## Problem requirements
Could you transcribe the records below exactly, leaving out every picture?

------ Record extracts ------

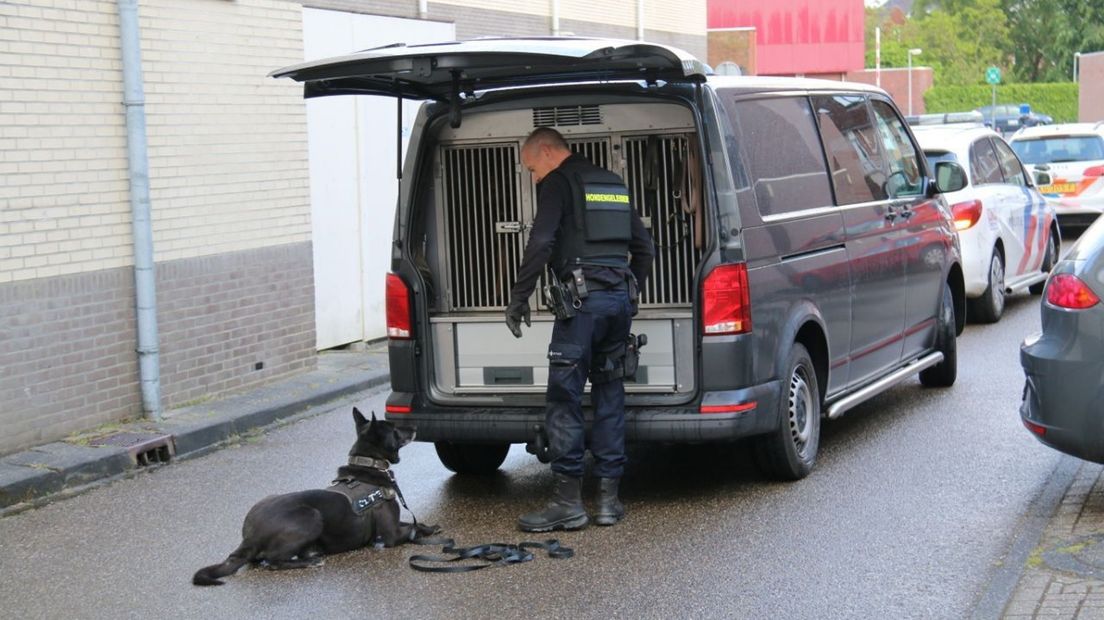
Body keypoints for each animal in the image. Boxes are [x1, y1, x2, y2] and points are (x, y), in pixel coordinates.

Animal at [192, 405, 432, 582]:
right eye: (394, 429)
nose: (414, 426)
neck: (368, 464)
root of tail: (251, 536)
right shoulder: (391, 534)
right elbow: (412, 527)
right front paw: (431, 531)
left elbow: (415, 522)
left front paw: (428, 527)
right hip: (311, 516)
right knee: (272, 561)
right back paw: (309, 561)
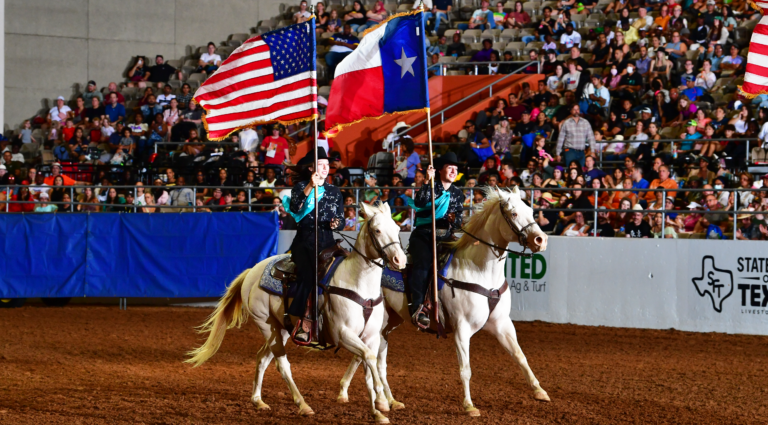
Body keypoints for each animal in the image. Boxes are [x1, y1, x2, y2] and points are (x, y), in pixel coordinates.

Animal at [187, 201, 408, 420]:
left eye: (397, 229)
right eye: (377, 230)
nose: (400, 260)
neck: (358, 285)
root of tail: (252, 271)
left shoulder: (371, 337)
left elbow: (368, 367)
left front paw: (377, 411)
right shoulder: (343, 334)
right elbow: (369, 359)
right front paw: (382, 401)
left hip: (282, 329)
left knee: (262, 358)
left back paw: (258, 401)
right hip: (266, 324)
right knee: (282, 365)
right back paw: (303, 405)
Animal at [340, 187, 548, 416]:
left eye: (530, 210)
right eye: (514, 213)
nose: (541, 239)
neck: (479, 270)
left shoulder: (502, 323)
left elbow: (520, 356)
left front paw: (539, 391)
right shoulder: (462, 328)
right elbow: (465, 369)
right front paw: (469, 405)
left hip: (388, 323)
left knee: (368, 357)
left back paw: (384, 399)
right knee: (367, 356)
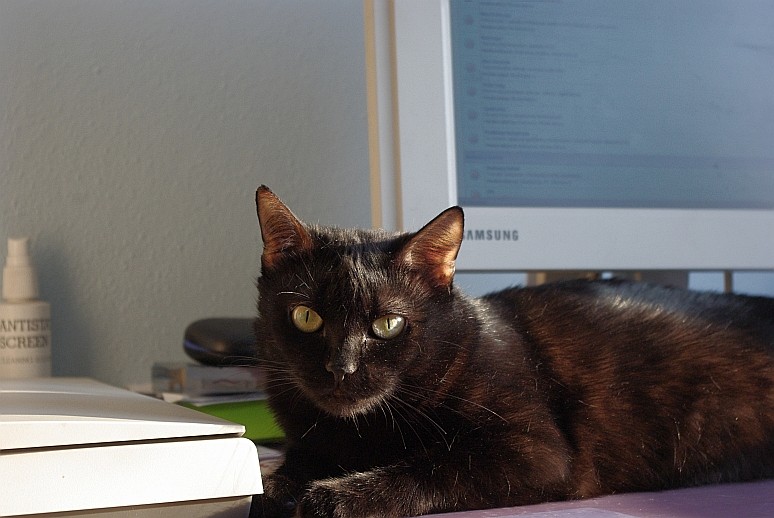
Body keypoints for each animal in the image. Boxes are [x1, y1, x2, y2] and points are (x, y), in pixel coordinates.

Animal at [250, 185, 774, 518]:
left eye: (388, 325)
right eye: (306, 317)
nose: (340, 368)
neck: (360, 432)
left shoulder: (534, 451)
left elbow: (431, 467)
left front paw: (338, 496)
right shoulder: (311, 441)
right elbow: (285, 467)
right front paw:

------

## Problem solution
Body keypoints for each animal in the image. Boxes are [x1, y1, x2, y2] and points are (x, y), in pixel coordinates.

Animal at [192, 405, 432, 582]:
right eye: (394, 429)
nose: (414, 426)
neck: (368, 464)
root of tail: (251, 536)
right shoulder: (391, 534)
right elbow: (412, 527)
right front paw: (431, 531)
left elbow: (415, 522)
left front paw: (428, 527)
right hip: (311, 516)
right knee: (272, 561)
right back paw: (309, 561)
Body keypoints for each animal in the image. Boxes are [x1, y1, x2, y2] and points are (x, y), in pixel coordinates.

Animal at [187, 201, 408, 420]:
left eye: (397, 229)
right eye: (377, 230)
nose: (400, 260)
neck: (358, 285)
root of tail: (252, 271)
left shoulder: (371, 337)
left elbow: (368, 367)
left front paw: (377, 411)
right shoulder: (343, 334)
right elbow: (369, 359)
right front paw: (382, 401)
left hip: (282, 329)
left knee: (262, 358)
left back paw: (258, 401)
right hip: (266, 324)
right knee: (282, 365)
right back paw: (303, 405)
Animal at [340, 187, 548, 416]:
left eye: (530, 210)
right eye: (514, 213)
nose: (541, 239)
neck: (479, 270)
left shoulder: (502, 323)
left elbow: (520, 356)
left front paw: (539, 391)
right shoulder: (462, 328)
right elbow: (465, 369)
right front paw: (469, 405)
left hip: (388, 323)
left knee: (368, 357)
left back paw: (384, 399)
right knee: (367, 356)
Body keypoints for each animal in the image. Boxes are [x1, y1, x2, y2] and points are (x, y), in pixel coordinates.

Animal at [250, 185, 774, 518]:
left eye: (388, 325)
right eye: (306, 317)
nose: (340, 368)
neck: (360, 432)
left shoulder: (534, 451)
left elbow: (431, 467)
left front paw: (338, 496)
right shoulder: (311, 441)
right elbow: (285, 467)
right front paw:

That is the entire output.